• WHAT TO PRODUCE
Take the listing below and print exactly the lines starting at the line containing "ring tip: (157, 159)" and ending at the line containing "pinky dip: (147, 188)", both ends included, and no others.
/---
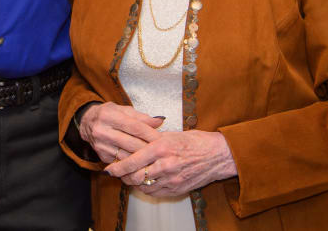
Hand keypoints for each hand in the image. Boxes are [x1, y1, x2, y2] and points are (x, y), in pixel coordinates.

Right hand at [77, 102, 162, 163]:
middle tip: (163, 152)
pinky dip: (134, 164)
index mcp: (108, 116)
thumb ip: (142, 117)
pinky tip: (144, 163)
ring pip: (127, 156)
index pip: (135, 127)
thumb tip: (160, 121)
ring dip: (143, 159)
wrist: (87, 122)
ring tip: (157, 159)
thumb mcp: (124, 110)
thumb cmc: (109, 114)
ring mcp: (101, 145)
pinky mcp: (102, 156)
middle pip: (132, 143)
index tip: (163, 139)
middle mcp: (102, 131)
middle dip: (149, 148)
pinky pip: (122, 162)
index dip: (150, 134)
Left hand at [104, 129, 236, 197]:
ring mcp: (172, 179)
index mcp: (161, 148)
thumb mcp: (171, 135)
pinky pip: (156, 192)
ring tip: (130, 177)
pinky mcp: (178, 189)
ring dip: (134, 183)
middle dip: (124, 177)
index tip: (109, 169)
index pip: (133, 161)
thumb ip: (151, 139)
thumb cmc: (195, 141)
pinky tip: (145, 182)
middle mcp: (165, 165)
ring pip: (145, 186)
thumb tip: (133, 141)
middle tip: (118, 173)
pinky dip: (147, 188)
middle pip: (136, 176)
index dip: (118, 167)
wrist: (218, 155)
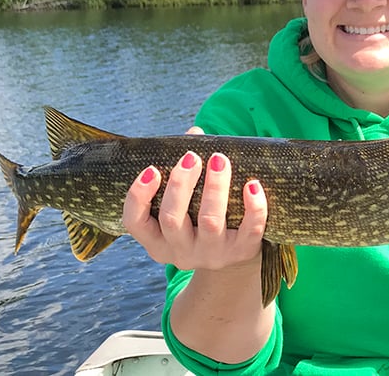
\---
• TASK ANSWER
ring tip: (157, 159)
thumb mcp: (124, 110)
thumb cmc: (109, 114)
ring mcp: (101, 145)
pinky mcp: (102, 156)
middle pip: (132, 143)
index tip: (163, 139)
middle mcp: (102, 131)
middle dip: (149, 148)
pinky pip: (122, 162)
index dip: (150, 134)
Left hand at [104, 129, 236, 197]:
ring mcp: (172, 179)
index mcp: (161, 148)
thumb mcp: (171, 135)
pinky pip: (156, 192)
ring tip: (130, 177)
pinky mcp: (178, 189)
ring dip: (134, 183)
middle dip: (124, 177)
index tip: (109, 169)
index pip: (133, 161)
thumb ip: (151, 139)
thumb cmc: (195, 141)
pinky tip: (145, 182)
middle mcp: (165, 165)
ring pip: (145, 186)
thumb tip: (133, 141)
middle tip: (118, 173)
pinky dip: (147, 188)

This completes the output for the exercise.